What Microcopy Is
Microcopy is every small piece of interface language — labels, placeholders, tooltips, helper text, button labels, and confirmation messages. Small words, outsized impact.
Microcopy is the writing that lives inside interfaces: the label above a form field, the placeholder text inside it, the hint below it, the button label at the bottom of the form, the confirmation message after it is submitted. It is the tooltip that appears when you hover over an icon. It is the empty state when a list has no items. It is the validation message when a field is filled incorrectly.
None of these pieces of writing is long. Most are under twenty words. Many are under five. But together they constitute the language layer of an interface — and they are the difference between a form that users complete and one they abandon.
Why small words matter disproportionately
Microcopy operates at the point of action. It appears when the user is in the middle of doing something: filling in a field, clicking a button, encountering an error, waiting for something to load. At these moments, the user’s attention is active and their tolerance for confusion is low.
A vague field label — “Information” instead of “Email address” — creates a moment of hesitation. A placeholder that disappears when the user starts typing leaves them without a reference when they have forgotten what to enter. An unhelpful error message — “Invalid input” — forces the user to guess what is wrong. Each of these microcopy failures is small. Accumulated across a form or workflow, they create a frustrating experience that has nothing to do with the product’s quality.
The anatomy of interface microcopy
A form is the densest microcopy environment in most interfaces. A single form field typically contains:
A label — what this field is for. Should be visible at all times (not a placeholder that disappears). Should use the user’s language, not the system’s (“Phone number,” not “Contact digit string”).
A placeholder — a hint inside the field about expected format or example value. Not a label substitute. Should be supplementary, not essential (“e.g. +44 7700 900000”).

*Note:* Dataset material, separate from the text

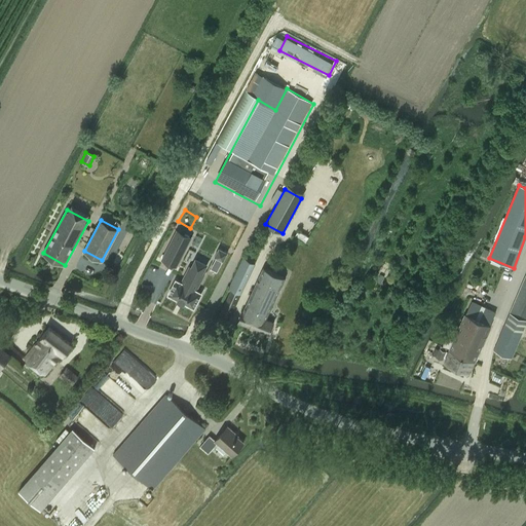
[(176,230),(161,259),(177,266),(191,237),(176,230)]
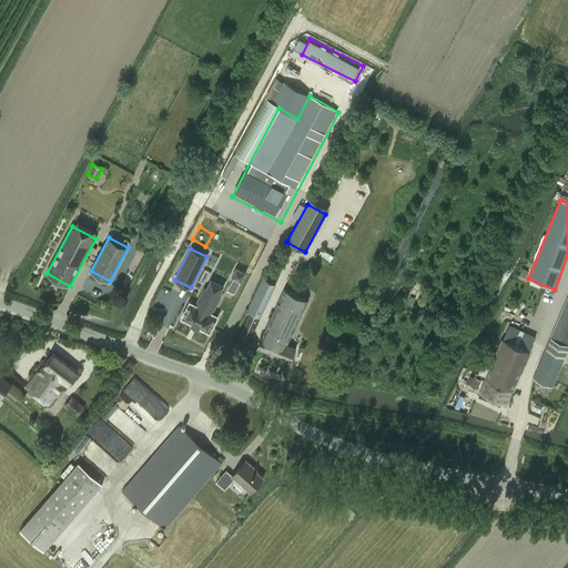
[(322,250),(318,255),(331,262),(334,256),(322,250)]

Helper text — a note below the field giving more context, constraints, or instructions. Essential for complex fields (“Must include a letter and a number”).
Validation text — what appears when the field is validated, either success or failure. Should say what went wrong and how to fix it, not just that something went wrong.
The button label — the text of the submission action. Should describe the consequence of pressing it, not just the action (“Create account” is better than “Submit”).
Reassurance copy — text near the form that addresses common hesitations (“We’ll never share your email” near an email field; “No credit card required” near a payment CTA).
Writing microcopy vs designing for it
The most common microcopy failure is not bad writing — it is omission. Designs that use “Label” as a placeholder for field labels, “Helper text” as a placeholder for helper text, and “Button” as a placeholder for button labels are designs that have not yet decided what the microcopy will say. When these placeholders survive into implementation, the default database field name or developer’s first guess becomes the live interface language.
Microcopy should be specified in the design phase, not added as a final pass. It is part of the design, not decoration applied over it.